*** INFORMATION

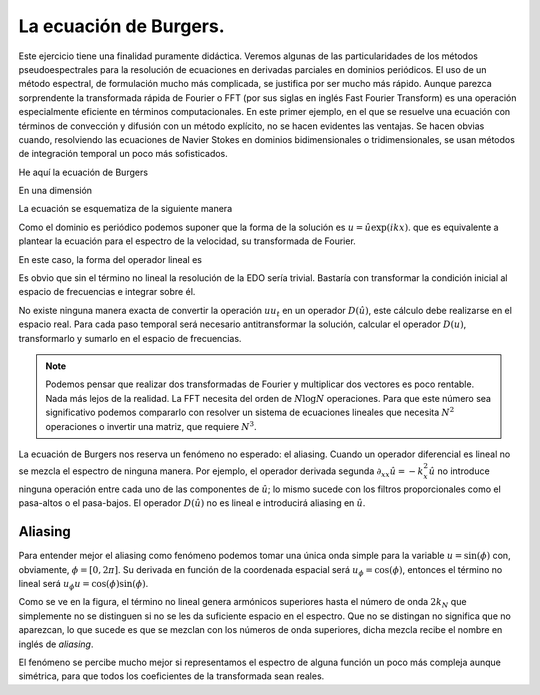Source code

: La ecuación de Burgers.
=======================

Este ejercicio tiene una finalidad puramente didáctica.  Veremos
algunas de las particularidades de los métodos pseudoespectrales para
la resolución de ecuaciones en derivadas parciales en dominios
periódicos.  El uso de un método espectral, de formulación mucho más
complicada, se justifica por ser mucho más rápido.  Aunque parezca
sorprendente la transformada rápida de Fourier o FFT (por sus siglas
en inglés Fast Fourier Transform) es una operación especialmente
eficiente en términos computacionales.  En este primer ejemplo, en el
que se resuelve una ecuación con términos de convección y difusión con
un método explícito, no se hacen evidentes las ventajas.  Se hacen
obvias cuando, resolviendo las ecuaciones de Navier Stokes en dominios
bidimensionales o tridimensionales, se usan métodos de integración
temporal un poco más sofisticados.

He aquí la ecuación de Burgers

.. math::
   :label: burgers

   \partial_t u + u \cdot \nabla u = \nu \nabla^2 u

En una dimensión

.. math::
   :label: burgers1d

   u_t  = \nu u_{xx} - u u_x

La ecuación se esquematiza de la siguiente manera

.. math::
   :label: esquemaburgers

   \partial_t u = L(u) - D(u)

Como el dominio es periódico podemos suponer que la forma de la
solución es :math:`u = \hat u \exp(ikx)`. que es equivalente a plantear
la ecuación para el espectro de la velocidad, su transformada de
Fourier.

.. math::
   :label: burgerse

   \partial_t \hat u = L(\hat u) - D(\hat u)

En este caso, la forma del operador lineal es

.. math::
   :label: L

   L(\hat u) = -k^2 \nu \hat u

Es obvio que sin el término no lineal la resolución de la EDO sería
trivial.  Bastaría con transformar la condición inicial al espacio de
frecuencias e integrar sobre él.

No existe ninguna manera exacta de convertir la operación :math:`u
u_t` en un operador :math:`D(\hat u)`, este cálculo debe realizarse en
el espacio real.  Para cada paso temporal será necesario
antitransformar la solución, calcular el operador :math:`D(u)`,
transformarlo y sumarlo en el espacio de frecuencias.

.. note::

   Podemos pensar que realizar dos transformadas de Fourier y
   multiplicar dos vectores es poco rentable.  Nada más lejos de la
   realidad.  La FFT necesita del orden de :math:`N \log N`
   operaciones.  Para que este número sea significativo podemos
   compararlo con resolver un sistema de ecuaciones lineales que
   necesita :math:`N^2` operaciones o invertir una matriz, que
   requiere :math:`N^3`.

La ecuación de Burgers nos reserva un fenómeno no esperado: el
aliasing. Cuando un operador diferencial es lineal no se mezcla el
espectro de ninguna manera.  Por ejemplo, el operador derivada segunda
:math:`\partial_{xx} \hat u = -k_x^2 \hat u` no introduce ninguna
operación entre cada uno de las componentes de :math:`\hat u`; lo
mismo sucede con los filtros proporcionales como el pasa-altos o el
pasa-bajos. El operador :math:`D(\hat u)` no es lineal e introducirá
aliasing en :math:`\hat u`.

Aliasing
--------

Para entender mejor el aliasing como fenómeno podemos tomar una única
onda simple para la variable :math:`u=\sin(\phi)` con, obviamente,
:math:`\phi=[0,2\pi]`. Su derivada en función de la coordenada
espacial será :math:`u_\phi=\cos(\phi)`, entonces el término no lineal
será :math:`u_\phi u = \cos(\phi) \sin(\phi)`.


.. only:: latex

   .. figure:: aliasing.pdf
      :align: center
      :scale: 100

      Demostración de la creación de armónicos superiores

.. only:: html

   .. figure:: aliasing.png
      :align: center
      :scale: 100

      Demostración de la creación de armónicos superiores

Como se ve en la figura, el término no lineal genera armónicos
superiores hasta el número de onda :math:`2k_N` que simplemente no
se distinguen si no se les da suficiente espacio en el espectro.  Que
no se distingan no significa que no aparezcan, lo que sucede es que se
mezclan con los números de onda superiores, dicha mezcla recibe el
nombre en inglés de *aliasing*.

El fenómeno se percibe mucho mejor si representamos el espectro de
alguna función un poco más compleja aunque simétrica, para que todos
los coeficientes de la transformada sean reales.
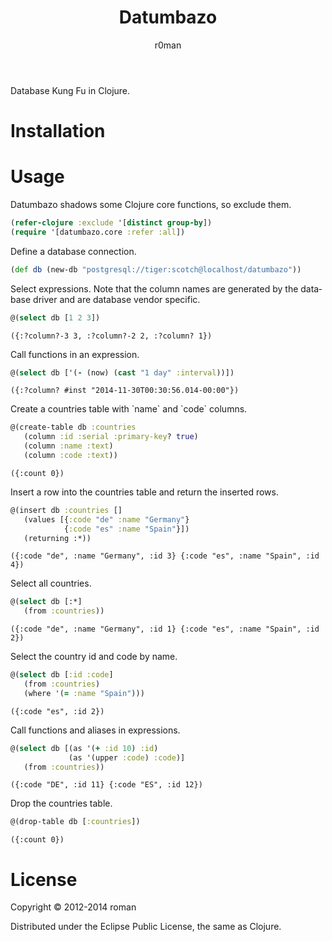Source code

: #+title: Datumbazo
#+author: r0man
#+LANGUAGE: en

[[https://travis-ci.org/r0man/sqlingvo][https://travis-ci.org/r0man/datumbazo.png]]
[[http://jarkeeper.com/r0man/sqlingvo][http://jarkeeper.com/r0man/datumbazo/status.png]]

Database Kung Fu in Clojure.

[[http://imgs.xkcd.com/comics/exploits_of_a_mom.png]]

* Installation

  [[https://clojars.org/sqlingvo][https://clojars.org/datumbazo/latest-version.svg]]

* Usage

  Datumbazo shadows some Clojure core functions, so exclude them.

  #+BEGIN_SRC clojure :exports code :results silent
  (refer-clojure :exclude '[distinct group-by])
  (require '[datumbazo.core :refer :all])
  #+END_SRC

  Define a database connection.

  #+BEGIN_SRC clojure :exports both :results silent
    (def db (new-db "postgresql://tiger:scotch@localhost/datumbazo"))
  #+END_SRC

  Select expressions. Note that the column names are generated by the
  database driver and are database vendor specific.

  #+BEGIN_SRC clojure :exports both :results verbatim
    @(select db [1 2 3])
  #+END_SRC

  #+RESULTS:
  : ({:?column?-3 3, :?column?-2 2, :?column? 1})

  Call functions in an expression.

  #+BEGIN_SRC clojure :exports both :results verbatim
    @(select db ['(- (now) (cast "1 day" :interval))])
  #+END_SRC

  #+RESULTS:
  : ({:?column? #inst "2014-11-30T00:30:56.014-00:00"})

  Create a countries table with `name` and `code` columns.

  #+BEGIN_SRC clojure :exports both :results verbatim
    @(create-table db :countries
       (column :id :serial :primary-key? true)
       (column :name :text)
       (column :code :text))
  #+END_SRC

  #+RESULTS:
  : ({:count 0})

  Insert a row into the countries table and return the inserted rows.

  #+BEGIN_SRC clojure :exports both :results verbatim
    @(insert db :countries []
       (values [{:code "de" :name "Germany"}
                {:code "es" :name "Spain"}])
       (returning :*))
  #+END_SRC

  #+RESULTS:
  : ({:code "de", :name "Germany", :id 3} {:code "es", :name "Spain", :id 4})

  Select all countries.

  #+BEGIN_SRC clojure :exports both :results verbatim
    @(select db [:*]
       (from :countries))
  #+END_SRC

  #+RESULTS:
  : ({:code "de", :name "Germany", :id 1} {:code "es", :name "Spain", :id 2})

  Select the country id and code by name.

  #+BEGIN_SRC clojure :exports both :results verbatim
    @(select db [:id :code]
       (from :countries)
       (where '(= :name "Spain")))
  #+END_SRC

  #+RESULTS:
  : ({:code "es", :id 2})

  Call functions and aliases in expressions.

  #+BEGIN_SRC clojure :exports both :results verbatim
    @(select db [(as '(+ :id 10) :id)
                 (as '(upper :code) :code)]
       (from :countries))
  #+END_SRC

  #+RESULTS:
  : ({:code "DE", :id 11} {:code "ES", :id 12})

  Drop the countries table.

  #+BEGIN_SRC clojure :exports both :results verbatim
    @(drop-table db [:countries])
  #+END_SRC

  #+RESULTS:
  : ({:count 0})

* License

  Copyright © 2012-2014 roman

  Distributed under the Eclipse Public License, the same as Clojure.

******
*** INFORMATION

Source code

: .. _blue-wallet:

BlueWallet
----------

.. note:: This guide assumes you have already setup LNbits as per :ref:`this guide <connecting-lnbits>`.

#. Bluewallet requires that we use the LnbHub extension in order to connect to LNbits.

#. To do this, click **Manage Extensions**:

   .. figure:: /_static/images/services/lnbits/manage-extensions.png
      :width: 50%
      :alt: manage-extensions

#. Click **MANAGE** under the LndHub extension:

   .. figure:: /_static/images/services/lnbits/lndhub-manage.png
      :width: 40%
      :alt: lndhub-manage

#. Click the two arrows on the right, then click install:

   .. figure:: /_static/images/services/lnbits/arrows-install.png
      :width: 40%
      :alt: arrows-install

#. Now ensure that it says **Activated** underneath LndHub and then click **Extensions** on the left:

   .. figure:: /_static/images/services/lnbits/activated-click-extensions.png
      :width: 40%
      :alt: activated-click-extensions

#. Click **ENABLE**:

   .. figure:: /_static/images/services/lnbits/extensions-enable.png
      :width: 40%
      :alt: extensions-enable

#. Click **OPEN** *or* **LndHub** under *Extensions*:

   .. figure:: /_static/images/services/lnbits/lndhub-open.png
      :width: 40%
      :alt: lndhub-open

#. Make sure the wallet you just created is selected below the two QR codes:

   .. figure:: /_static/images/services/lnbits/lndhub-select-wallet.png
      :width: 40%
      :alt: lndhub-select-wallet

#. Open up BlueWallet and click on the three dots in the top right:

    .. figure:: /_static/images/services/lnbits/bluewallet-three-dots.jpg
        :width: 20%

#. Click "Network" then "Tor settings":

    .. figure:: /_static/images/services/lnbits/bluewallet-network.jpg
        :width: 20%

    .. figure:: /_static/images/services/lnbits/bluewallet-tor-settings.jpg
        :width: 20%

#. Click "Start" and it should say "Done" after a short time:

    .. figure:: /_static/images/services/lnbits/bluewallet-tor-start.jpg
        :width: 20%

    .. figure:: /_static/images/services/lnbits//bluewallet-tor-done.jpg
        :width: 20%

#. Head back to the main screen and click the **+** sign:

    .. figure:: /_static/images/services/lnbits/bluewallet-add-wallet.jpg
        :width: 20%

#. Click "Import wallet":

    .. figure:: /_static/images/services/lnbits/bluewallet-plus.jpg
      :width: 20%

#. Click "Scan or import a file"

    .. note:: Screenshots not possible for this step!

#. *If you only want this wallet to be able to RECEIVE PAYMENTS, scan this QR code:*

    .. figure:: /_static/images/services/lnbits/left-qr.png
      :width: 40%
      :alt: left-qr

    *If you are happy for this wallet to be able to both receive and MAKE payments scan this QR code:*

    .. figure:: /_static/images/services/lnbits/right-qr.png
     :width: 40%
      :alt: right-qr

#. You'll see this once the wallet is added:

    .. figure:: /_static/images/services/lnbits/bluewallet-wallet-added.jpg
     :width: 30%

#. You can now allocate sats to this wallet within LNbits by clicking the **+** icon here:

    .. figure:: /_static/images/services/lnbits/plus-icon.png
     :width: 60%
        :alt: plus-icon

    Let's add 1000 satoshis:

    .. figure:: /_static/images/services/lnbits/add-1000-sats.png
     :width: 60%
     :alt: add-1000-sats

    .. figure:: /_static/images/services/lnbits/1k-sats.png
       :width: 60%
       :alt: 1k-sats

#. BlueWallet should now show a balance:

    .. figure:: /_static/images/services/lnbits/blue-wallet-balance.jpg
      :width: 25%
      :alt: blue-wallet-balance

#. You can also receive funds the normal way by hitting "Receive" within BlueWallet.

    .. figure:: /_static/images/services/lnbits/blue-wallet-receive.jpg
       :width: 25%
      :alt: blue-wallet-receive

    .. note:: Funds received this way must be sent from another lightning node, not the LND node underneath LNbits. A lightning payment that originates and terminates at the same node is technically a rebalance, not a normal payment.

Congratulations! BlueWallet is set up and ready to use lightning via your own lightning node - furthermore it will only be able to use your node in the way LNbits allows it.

******

**EXERCISE DESCRIPTION**
In the listing above, find each line with "only" and copy it.

**EXERCISE SOLUTION**
.. only:: latex
.. only:: html
#. *If you only want this wallet to be able to RECEIVE PAYMENTS, scan this QR code:*
Congratulations! BlueWallet is set up and ready to use lightning via your own lightning node - furthermore it will only be able to use your node in the way LNbits allows it.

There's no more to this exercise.